# Campsites on Lake Maggiore?



## veevee (Nov 6, 2011)

We are looking for recommendations for campsites on Lake Maggiore for a stay of around 3 - 4 days in September.

We want to travel with the lake boats, eat out a little, and try to see what locals are up to, any good ideas?

Thanks


----------



## zulurita (May 9, 2005)

We stopped at one on the lake at Canobio or something like that. Easy walk to get boats and visit shops restaurants etc.

Biggish site but seemed fine to us but that is a few years ago now.


----------



## eddied (May 9, 2005)

*Lake Maggiore*

 Ciao, there is a nice site, centrally located and lakeside, at BAVENO.
A short stroll to the landing pier for boats to the islands or Switzerland.
Plenty of shops and a supermarket. Loads of cafes/restaurants. One of my favourite places on the lake.
Unfortunately can't remember the name of the site, but a google should bring it up for you.  
saluti,
eddied


----------



## KellyW (Sep 7, 2007)

If you're watching the pennies, the "Sosta" at Cannobio is OK. 10 Euros for 24 hours, water, tatty WCs with sinks and WC disposal. Nicely located in a picturesque village with access to all the boats. Beware if you take the boat to Switzerland you'll need to take your passport with you!


----------



## barryd (May 9, 2008)

KellyW said:


> If you're watching the pennies, the "Sosta" at Cannobio is OK. 10 Euros for 24 hours, water, tatty WCs with sinks and WC disposal. Nicely located in a picturesque village with access to all the boats. Beware if you take the boat to Switzerland you'll need to take your passport with you!


The Cannobio Sosta is €15 now or at least it was in July last year. Great Sosta though. I love Cannobio and nearby Ascona in Switzerland is really nice as well.
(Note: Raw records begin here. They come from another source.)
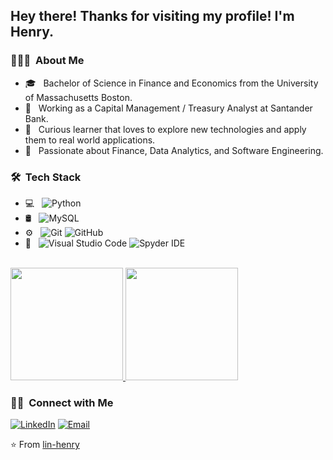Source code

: <h2> Hey there! Thanks for visiting my profile! I'm Henry.</h2>

<h3> 👨🏻‍💻 &nbsp;About Me </h3>

- 🎓 &nbsp; Bachelor of Science in Finance and Economics from the University of Massachusetts Boston.
- 💼 &nbsp; Working as a Capital Management / Treasury Analyst at Santander Bank.
- 🤔 &nbsp; Curious learner that loves to explore new technologies and apply them to real world applications.
- 🌱 &nbsp; Passionate about Finance, Data Analytics, and Software Engineering.

<h3> 🛠 &nbsp;Tech Stack</h3>

- 💻 &nbsp;
  ![Python](https://img.shields.io/badge/-Python-333333?style=flat&logo=python)
- 🛢 &nbsp;
  ![MySQL](https://img.shields.io/badge/-MySQL-333333?style=flat&logo=mysql)
- ⚙️ &nbsp;
  ![Git](https://img.shields.io/badge/-Git-333333?style=flat&logo=git)
  ![GitHub](https://img.shields.io/badge/-GitHub-333333?style=flat&logo=github)
- 🔧 &nbsp;
  ![Visual Studio Code](https://img.shields.io/badge/-Visual%20Studio%20Code-333333?style=flat&logo=visual-studio-code&logoColor=007ACC)
  ![Spyder IDE](https://img.shields.io/badge/-Spyder%20IDE-333333?style=flat&logo=spyder-ide&logoColor=spyder-ide)

<br/>

<a href="https://github.com/lin-henry">
  <img height="180em" src="https://github-readme-stats.vercel.app/api?username=lin-henry&theme=buefy&show_icons=true" />
  <img height="180em" src="https://github-readme-stats.vercel.app/api/top-langs/?username=lin-henry&theme=buefy&layout=compact" />
</a>

<br/>

<h3> 🤝🏻 &nbsp;Connect with Me </h3>

<p align="left">
<a href="https://www.linkedin.com/in/henry--lin/"><img alt="LinkedIn" src="https://img.shields.io/badge/LinkedIn-henry--lin-blue?style=flat-square&logo=linkedin"></a>
<a href="mailto:linhenry001@gmail.com"><img alt="Email" src="https://img.shields.io/badge/Email-linhenry001@gmail.com-blue?style=flat-square&logo=gmail"></a>
</p>

⭐️ From [lin-henry](https://github.com/lin-henry)
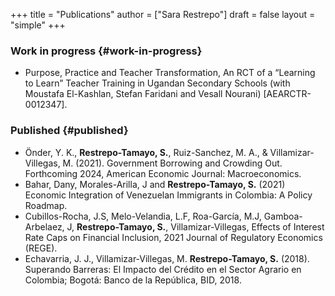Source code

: +++
title = "Publications"
author = ["Sara Restrepo"]
draft = false
layout = "simple"
+++

### Work in progress {#work-in-progress}
- Purpose, Practice and Teacher Transformation, An RCT of a “Learning to Learn” Teacher Training in Ugandan Secondary Schools (with Moustafa El-Kashlan, Stefan Faridani and Vesall Nourani) [AEARCTR-0012347].
### Published {#published}

- Önder, Y. K., **Restrepo-Tamayo, S.**, Ruiz-Sanchez, M. A., & Villamizar-Villegas, M. (2021). Government Borrowing and Crowding Out. Forthcoming 2024, American Economic Journal: Macroeconomics.
- Bahar, Dany, Morales-Arilla, J and **Restrepo-Tamayo, S.** (2021) Economic Integration of Venezuelan Immigrants in Colombia: A Policy Roadmap.
- Cubillos-Rocha, J.S, Melo-Velandia, L.F, Roa-García, M.J, Gamboa-Arbelaez, J, **Restrepo-Tamayo, S.**, Villamizar-Villegas, Effects of Interest Rate Caps on Financial Inclusion, 2021 Journal of Regulatory Economics (REGE).
- Echavarria, J. J., Villamizar-Villegas, M. **Restrepo-Tamayo, S.** (2018). Superando Barreras: El Impacto del Crédito en el Sector Agrario en Colombia; Bogotá: Banco de la República, BID, 2018.
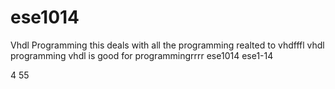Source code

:# ese1014
Vhdl Programming
this deals with all the programming realted to vhdfffl
vhdl programming
vhdl is good for programmingrrrr
ese1014
ese1-14

4
55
I always mention this but an hour away to the south west of Cannobio is Lake Orta which is stunning and has a free sosta and a handful of campsites.


----------



## EnGog (Sep 23, 2011)

*Campsites on Lake Maggiore*

Its camping Parisi at Baveno. Good site with access to all the lake by boat. Stresa is very nice, also Borromean islands. Stayed at Parisi about a week ago.


----------



## meavy (Jul 30, 2010)

*Campsite at Cannobio*

We spent a couple of lovely days at Camping Al Sole at Cannobio a week ago. We'd been happy enough at the sosta (ticket machine broken but the police collected the 15 euros each day). For a daily rate of 18.5 euros we had inclusive EHU at Al Sole, plus a good swimming pool. Washing machines and wifi cost extra but were worth it for us.
Cannobio is a great place.


----------



## chickann (Sep 17, 2010)

We have also stayed at camping Parisi at Baveno, just for 2 nights, really lovely and quite, showers and toilets lovely, right on the lake. quite a few shops and restaurant. Lots of boat trips, plenty of buses and the train station in Stresa if you need it (we took a train to Milan for the day). Supermarket within walking distance. another camp site is CAMPING TRANQUILLA, which is up on the hill in Baveno (nice swimming pool). Lake Orta is for me though (Camping Orta) right on the lake, quite a few lakeside pitches, which were quite expensive but well worth it, opening the door every morning and having a morning swim, and then watching the sun set in the evening was my idea of heaven. Nice site but very near the road so if your a light sleeper i would avoid at all costs. enjoy wherever you go, Italy was stunning as were the people and the food.


----------